How to Prevent Tooth Loss
Nowadays, thanks to all the advancements in dental care, missing teeth are not as common as they were back in the day. However, this does not mean that tooth loss is not happening to people. Both young and old are affected by this – often from poor dental care, illnesses, injury or lifestyle choices. The statistics don’t lie and some studies show that up to 74% of adults in the UK have had at least one tooth removed. Obviously then it is important to look at how one can avoid tooth loss.
Causes of Tooth Loss
One of the main reasons why teeth could decay and fall out is from poor oral hygiene. Cavities and gum disease result from the lack of a good oral hygiene routine. It starts with a plaque build-up on the surface of the teeth which results from a lack of proper cleaning. Our teeth are made of enamel and the plaque destroys the top layer on the teeth, causing cavities.
Another serious reason for tooth loss could be the result of having gum disease. Plaque is a bigger problem than what some people think – it can be the root cause for gum disease as well. The early symptoms of this are often painless and can therefore be easily missed. Some of which include swollen or red gums and bleeding gums. Pregnant women are also known to get gum disease due to the hormones weakening their response to disease.

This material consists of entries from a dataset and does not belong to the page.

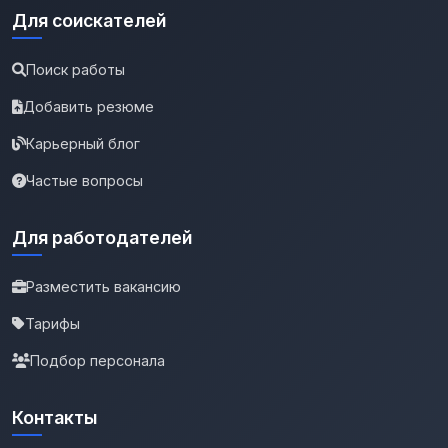
Для соискателей
Поиск работы
Добавить резюме
Карьерный блог
Частые вопросы
Для работодателей
Разместить вакансию
Тарифы
Подбор персонала
Контакты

And of course, the most well known cause for tooth decay – smoking. The truth about the effects of smoking are no longer hidden and most smokers have an idea as to what they are doing to their bodies, let alone their teeth. Other than the bacterial plaque that smoking can cause, smokers also have less oxygen supplied to the teeth, and therefore infected gums cannot heal fast.
Preventing the Disaster
Nobody wants to go through the physical and emotional trauma of losing teeth – and I’m not talking about the baby teeth. So, preventing this from happening is the most ideal situation. One main way to do this is to avoid the things that could cause tooth decay or gum disease, such as smoking and poor eating habits. Injury to teeth can cause tooth loss, but this doesn’t only include major injuries such as falling on your face or getting hit in the mouth with a ball. Our teeth were made to chew our food, not to open bottle caps, hold hangers, loosen knots and so forth – these small things can damage our teeth. Other simple things such as brushing and flossing, as well as not clenching and grinding can go a long way to save your teeth. One of the most important things to remember is the necessity of regular dental check-ups, because this could really save your teeth in the long run.
Keeping in mind all of these things will help you take good care of your teeth. Tooth loss prevention starts at home with a good oral hygiene routine, and don’t forget that your dentist is your best friend when it comes to your smile.